Jasmine Gabrielle's profile
Jasmine Gabrielle Washington (b. 1996, Baltimore, MD) is an interdisciplinary artist, curator, writer, and filmmaker whose work investigates Black visibility and the politics of perception. Working across portraiture, film, printmaking, and experimental storytelling, she examines how Black people are seen, unseen, and misread within systems shaped by race, memory, and power.
Rooted in her African American, Cherokee, Jamaican, and European lineages, Washington’s practice centers identity, belonging, and the charged relationship between image and interpretation.

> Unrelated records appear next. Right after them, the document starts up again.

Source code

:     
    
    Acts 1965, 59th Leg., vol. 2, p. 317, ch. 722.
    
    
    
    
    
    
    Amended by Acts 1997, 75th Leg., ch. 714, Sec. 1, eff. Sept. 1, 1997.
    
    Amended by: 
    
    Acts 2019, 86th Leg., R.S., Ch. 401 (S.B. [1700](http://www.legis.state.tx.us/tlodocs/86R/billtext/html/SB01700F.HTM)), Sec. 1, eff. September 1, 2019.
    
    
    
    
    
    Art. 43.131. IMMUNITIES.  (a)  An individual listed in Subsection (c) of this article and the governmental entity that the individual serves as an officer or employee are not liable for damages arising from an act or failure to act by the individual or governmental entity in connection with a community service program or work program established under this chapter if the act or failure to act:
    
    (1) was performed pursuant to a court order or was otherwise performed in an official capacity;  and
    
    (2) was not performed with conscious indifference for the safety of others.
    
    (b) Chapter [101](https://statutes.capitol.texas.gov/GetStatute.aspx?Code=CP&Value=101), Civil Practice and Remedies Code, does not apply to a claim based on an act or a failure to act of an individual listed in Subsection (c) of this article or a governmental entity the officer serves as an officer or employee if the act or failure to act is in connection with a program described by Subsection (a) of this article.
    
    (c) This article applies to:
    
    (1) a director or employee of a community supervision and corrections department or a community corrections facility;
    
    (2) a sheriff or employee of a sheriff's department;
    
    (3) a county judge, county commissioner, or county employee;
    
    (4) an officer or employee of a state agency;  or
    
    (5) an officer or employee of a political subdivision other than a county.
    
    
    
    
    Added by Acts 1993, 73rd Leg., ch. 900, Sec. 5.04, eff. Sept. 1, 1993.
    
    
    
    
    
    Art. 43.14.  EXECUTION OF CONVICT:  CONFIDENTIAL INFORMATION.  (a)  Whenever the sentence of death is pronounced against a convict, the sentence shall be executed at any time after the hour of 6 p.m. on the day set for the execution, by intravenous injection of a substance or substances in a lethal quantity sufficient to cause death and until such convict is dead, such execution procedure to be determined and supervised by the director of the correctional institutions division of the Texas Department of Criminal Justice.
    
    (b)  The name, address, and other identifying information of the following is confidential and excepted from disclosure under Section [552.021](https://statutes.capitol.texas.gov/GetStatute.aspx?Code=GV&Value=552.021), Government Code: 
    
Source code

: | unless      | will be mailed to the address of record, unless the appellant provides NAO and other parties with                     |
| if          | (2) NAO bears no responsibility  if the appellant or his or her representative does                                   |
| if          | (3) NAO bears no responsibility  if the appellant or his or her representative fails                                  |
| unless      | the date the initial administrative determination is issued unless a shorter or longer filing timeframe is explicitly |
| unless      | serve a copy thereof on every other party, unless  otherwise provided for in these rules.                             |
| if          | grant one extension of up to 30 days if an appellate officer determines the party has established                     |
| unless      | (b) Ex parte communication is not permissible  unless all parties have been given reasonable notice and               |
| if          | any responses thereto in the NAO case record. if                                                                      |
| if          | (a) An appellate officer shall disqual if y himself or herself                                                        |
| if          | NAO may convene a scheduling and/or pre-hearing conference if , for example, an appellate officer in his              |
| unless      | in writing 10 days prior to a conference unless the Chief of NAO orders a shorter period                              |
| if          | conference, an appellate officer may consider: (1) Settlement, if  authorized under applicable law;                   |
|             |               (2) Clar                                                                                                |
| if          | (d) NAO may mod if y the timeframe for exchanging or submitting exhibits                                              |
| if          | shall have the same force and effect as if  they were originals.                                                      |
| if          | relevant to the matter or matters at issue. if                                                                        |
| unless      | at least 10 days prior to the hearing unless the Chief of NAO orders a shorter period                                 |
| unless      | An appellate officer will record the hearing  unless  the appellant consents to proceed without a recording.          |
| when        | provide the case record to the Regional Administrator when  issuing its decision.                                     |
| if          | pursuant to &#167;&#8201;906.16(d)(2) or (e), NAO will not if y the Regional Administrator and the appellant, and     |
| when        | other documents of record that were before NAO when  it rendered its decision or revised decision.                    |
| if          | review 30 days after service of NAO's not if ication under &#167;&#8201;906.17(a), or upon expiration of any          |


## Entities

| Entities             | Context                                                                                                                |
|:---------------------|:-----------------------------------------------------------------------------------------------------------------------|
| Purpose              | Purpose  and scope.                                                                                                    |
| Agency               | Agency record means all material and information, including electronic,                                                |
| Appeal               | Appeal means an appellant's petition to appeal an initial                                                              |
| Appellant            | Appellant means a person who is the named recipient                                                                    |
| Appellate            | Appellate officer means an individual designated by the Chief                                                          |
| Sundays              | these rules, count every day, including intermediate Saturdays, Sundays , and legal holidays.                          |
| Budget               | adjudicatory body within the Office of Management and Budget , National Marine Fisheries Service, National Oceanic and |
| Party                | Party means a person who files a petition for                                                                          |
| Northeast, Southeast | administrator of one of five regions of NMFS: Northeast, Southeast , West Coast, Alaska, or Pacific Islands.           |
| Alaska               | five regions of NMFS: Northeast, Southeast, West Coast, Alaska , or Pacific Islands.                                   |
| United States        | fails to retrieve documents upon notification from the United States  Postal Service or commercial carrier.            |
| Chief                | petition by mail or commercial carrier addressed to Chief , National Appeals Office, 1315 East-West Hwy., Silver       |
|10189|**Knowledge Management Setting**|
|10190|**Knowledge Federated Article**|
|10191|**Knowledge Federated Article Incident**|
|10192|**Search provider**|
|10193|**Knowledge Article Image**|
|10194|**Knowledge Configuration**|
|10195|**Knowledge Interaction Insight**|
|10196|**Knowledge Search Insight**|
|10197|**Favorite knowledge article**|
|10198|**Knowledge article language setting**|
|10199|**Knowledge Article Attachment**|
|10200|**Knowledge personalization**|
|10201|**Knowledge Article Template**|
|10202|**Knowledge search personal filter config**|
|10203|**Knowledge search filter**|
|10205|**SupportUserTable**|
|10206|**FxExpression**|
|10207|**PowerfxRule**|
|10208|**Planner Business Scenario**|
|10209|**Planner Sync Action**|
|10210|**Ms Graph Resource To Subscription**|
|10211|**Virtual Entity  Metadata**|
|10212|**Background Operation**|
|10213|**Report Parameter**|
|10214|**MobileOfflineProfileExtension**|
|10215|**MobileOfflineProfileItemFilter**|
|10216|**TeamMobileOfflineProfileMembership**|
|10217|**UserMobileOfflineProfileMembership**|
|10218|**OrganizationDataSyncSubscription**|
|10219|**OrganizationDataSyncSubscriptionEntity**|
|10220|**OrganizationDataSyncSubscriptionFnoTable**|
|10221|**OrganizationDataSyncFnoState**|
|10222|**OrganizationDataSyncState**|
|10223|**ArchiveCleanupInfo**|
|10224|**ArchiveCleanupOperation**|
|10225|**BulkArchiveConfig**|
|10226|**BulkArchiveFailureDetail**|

Her exhibitions frequently unfold as living archives—spaces grounded in clarity, care, and collective memory—inviting viewers to confront distortion while imagining new forms of self-recognition.
She is the Founder of The First of Many, a cultural storytelling platform and living archive honoring the people behind the practice, and serves as Guest Gallery Curator at Notre Dame of Maryland University. Her writing, including her Substack A Black Girl Growing Orchids, functions as excavation—using vulnerability, critique, and ritual to unearth memory and meaning.
Washington is currently pursuing her MFA in Photography + Media & Society at the Maryland Institute College of Art as a Leslie King-Hammond Graduate Fellow. Her research explores the paradoxical visibility of Black people—hyper-visible yet unseen—and the liberatory possibilities of self-definition beyond imposed perception.